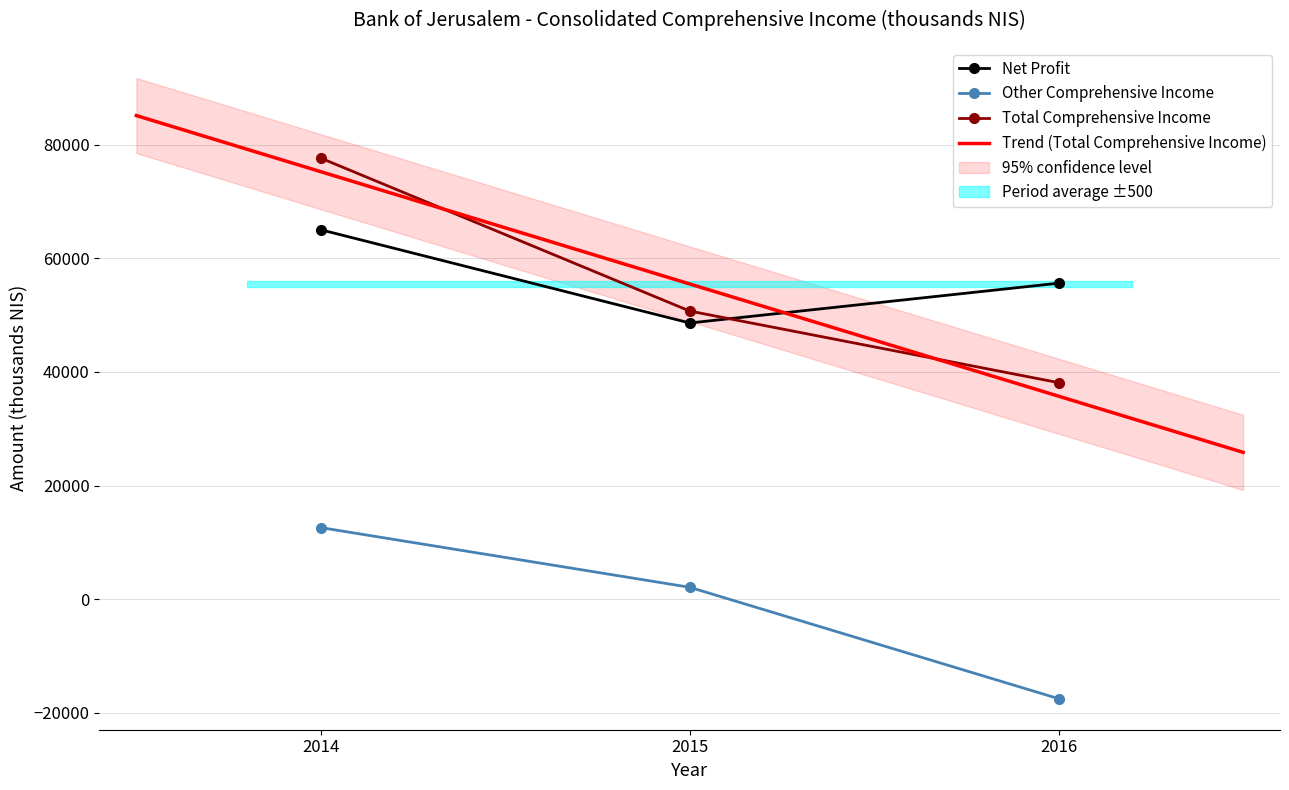

Reading left to right, extract all data points from this chart.

Net Profit: 65000	48600	55600
Other Comprehensive Income: 12600	2100	-17500
Total Comprehensive Income: 77600	50700	38100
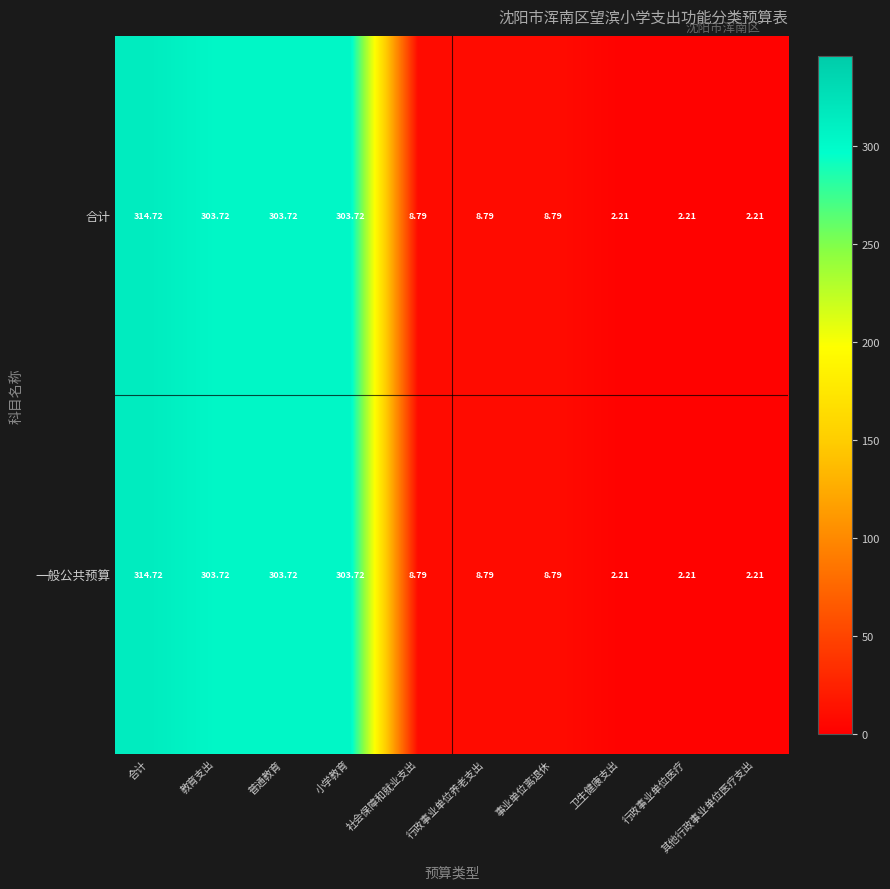

Which category has the highest value across all series?

合计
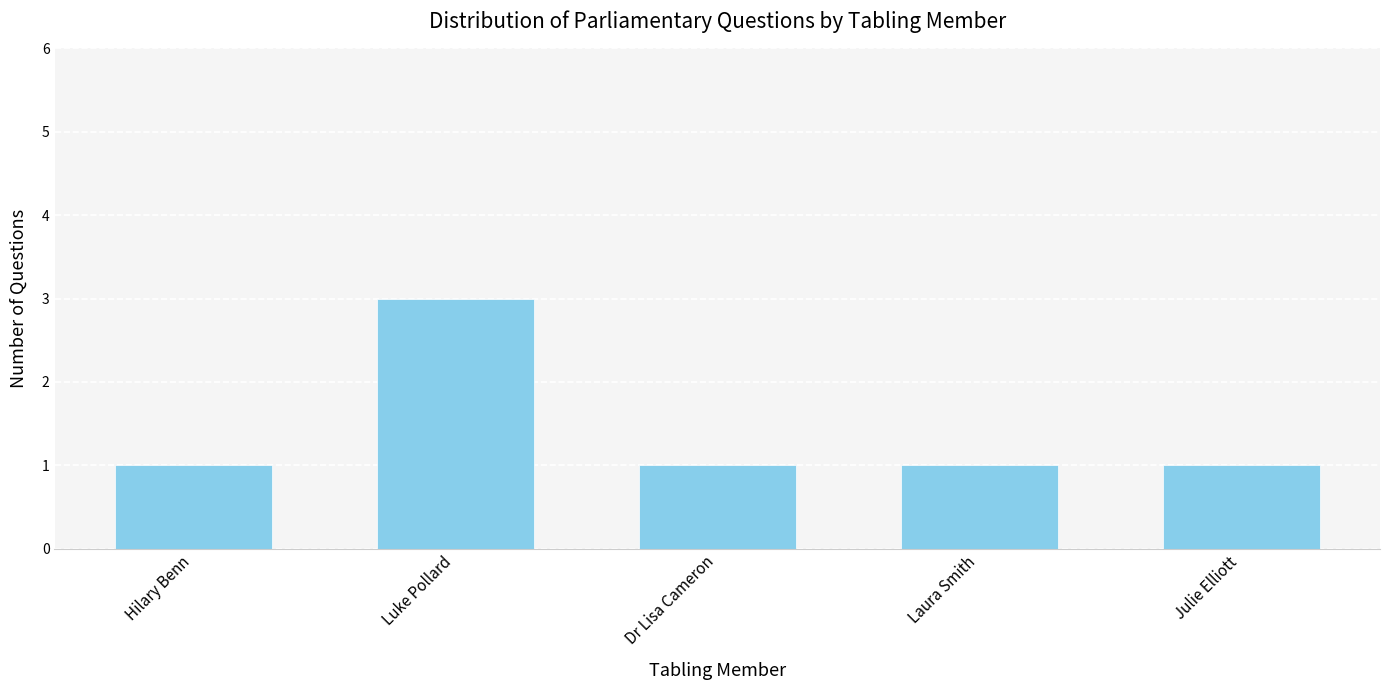

What is the difference between the maximum and minimum values?

2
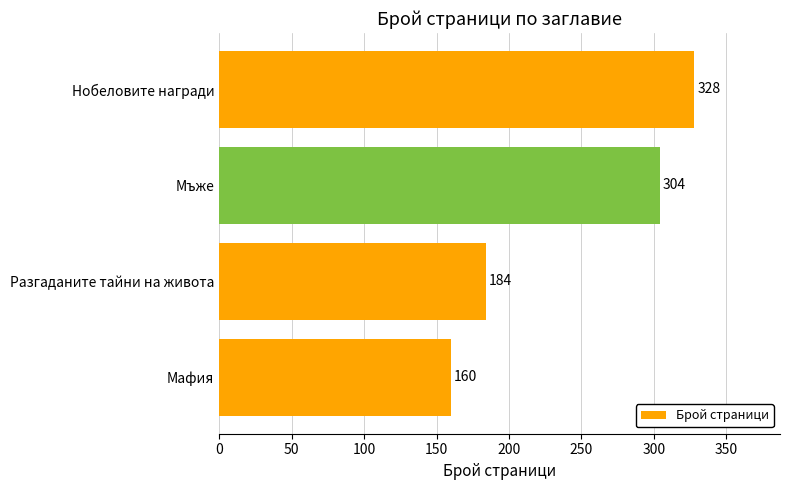

List the labels in order of value, smallest first.

Мафия, Разгаданите тайни на живота, Мъже, Нобеловите награди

———

*Instruction*:
Reproduce every one of the records above word for word, leaving out the pictures.

*Response below*:
Reading left to right, extract all data points from this chart.

Net Profit: 65000	48600	55600
Other Comprehensive Income: 12600	2100	-17500
Total Comprehensive Income: 77600	50700	38100

Which category has the highest value across all series?

合计

What is the difference between the maximum and minimum values?

2

List the labels in order of value, smallest first.

Мафия, Разгаданите тайни на живота, Мъже, Нобеловите награди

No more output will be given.